- _GOAL OF THE EXERCISE_:
Select, from the data, each line where "LIST" occurs.

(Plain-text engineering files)

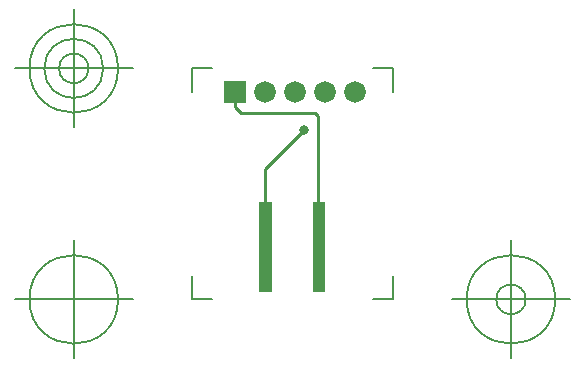
<source format=gbr>
G04 Generated by Ultiboard 11.0 *
%FSLAX25Y25*%
%MOIN*%

%ADD10C,0.01000*%
%ADD11C,0.00005*%
%ADD12C,0.00500*%
%ADD13C,0.00005*%
%ADD14C,0.03200*%
%ADD15C,0.07200*%
%ADD16R,0.07200X0.07200*%


G04 ColorRGB 0000FF for the following layer *
%LNCopper Bottom*%
%LPD*%
%FSLAX25Y25*%
%MOIN*%
G54D10*
X-4500Y61000D02*
X20000Y61000D01*
X-6500Y68000D02*
X-6500Y63000D01*
X-6500Y63000D02*
X-4500Y61000D01*
X21000Y60000D02*
X21000Y29000D01*
X3500Y42500D02*
X3500Y29000D01*
X21000Y29000D02*
X20500Y28500D01*
X16500Y55500D02*
X3500Y42500D01*
X20000Y61000D02*
X21000Y60000D01*
G54D11*
G36*
X19298Y1500D02*
X19298Y31500D01*
X23503Y31500D01*
X23503Y1500D01*
X19298Y1500D01*
G37*
G36*
X19300Y1498D02*
X19300Y31503D01*
X23500Y31503D01*
X23500Y1498D01*
X19300Y1498D01*
G37*
G36*
X1498Y1500D02*
X1498Y31500D01*
X5703Y31500D01*
X5703Y1500D01*
X1498Y1500D01*
G37*
G36*
X1500Y1498D02*
X1500Y31503D01*
X5700Y31503D01*
X5700Y1498D01*
X1500Y1498D01*
G37*
G54D12*
X-21000Y-1000D02*
X-21000Y6700D01*
X-21000Y-1000D02*
X-14300Y-1000D01*
X46000Y-1000D02*
X39300Y-1000D01*
X46000Y-1000D02*
X46000Y6700D01*
X46000Y76000D02*
X46000Y68300D01*
X46000Y76000D02*
X39300Y76000D01*
X-21000Y76000D02*
X-14300Y76000D01*
X-21000Y76000D02*
X-21000Y68300D01*
X-40685Y-1000D02*
X-80055Y-1000D01*
X-60370Y-20685D02*
X-60370Y18685D01*
X-75134Y-1000D02*
G75*
D01*
G02X-75134Y-1000I14764J0*
G01*
X65685Y-1000D02*
X105055Y-1000D01*
X85370Y-20685D02*
X85370Y18685D01*
X70606Y-1000D02*
G75*
D01*
G02X70606Y-1000I14764J0*
G01*
X80449Y-1000D02*
G75*
D01*
G02X80449Y-1000I4921J0*
G01*
X-40685Y76000D02*
X-80055Y76000D01*
X-60370Y56315D02*
X-60370Y95685D01*
X-75134Y76000D02*
G75*
D01*
G02X-75134Y76000I14764J0*
G01*
X-70213Y76000D02*
G75*
D01*
G02X-70213Y76000I9843J0*
G01*
X-65291Y76000D02*
G75*
D01*
G02X-65291Y76000I4921J0*
G01*
G54D13*
X19300Y31500D03*
X23500Y31500D03*
X19300Y1500D03*
X23500Y1500D03*
X1500Y31500D03*
X5700Y31500D03*
X1500Y1500D03*
X5700Y1500D03*
G54D14*
X16500Y55500D03*
G54D15*
X3500Y68000D03*
X33500Y68000D03*
X13500Y68000D03*
X23500Y68000D03*
G54D16*
X-6500Y68000D03*

M00*

</source>
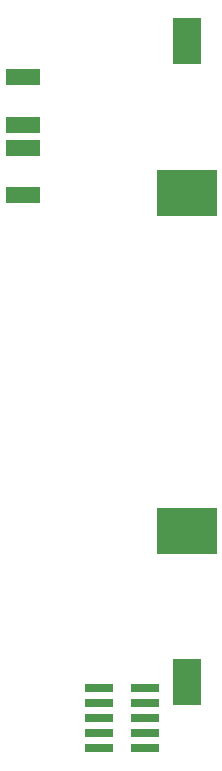
<source format=gbr>
%TF.GenerationSoftware,KiCad,Pcbnew,8.0.1*%
%TF.CreationDate,2024-07-19T12:33:08-04:00*%
%TF.ProjectId,Tiny4FSK,54696e79-3446-4534-9b2e-6b696361645f,rev?*%
%TF.SameCoordinates,Original*%
%TF.FileFunction,Paste,Bot*%
%TF.FilePolarity,Positive*%
%FSLAX46Y46*%
G04 Gerber Fmt 4.6, Leading zero omitted, Abs format (unit mm)*
G04 Created by KiCad (PCBNEW 8.0.1) date 2024-07-19 12:33:08*
%MOMM*%
%LPD*%
G01*
G04 APERTURE LIST*
%ADD10R,3.000000X1.400000*%
%ADD11R,2.340000X3.960000*%
%ADD12R,5.080000X3.960000*%
%ADD13R,2.400000X0.740000*%
G04 APERTURE END LIST*
D10*
%TO.C,U10*%
X136402666Y-59524333D03*
X136402666Y-49524333D03*
X136402666Y-55524333D03*
X136402666Y-53524333D03*
%TD*%
D11*
%TO.C,BT1*%
X150250000Y-46475000D03*
D12*
X150250000Y-59325000D03*
X150250000Y-87900000D03*
D11*
X150250000Y-100750000D03*
%TD*%
D13*
%TO.C,J8*%
X146750000Y-101250000D03*
X142850000Y-101250000D03*
X146750000Y-102520000D03*
X142850000Y-102520000D03*
X146750000Y-103790000D03*
X142850000Y-103790000D03*
X146750000Y-105060000D03*
X142850000Y-105060000D03*
X146750000Y-106330000D03*
X142850000Y-106330000D03*
%TD*%
M02*

</source>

- _SOLUTION TO THIS TASK_:
G04 APERTURE LIST*
G04 APERTURE END LIST*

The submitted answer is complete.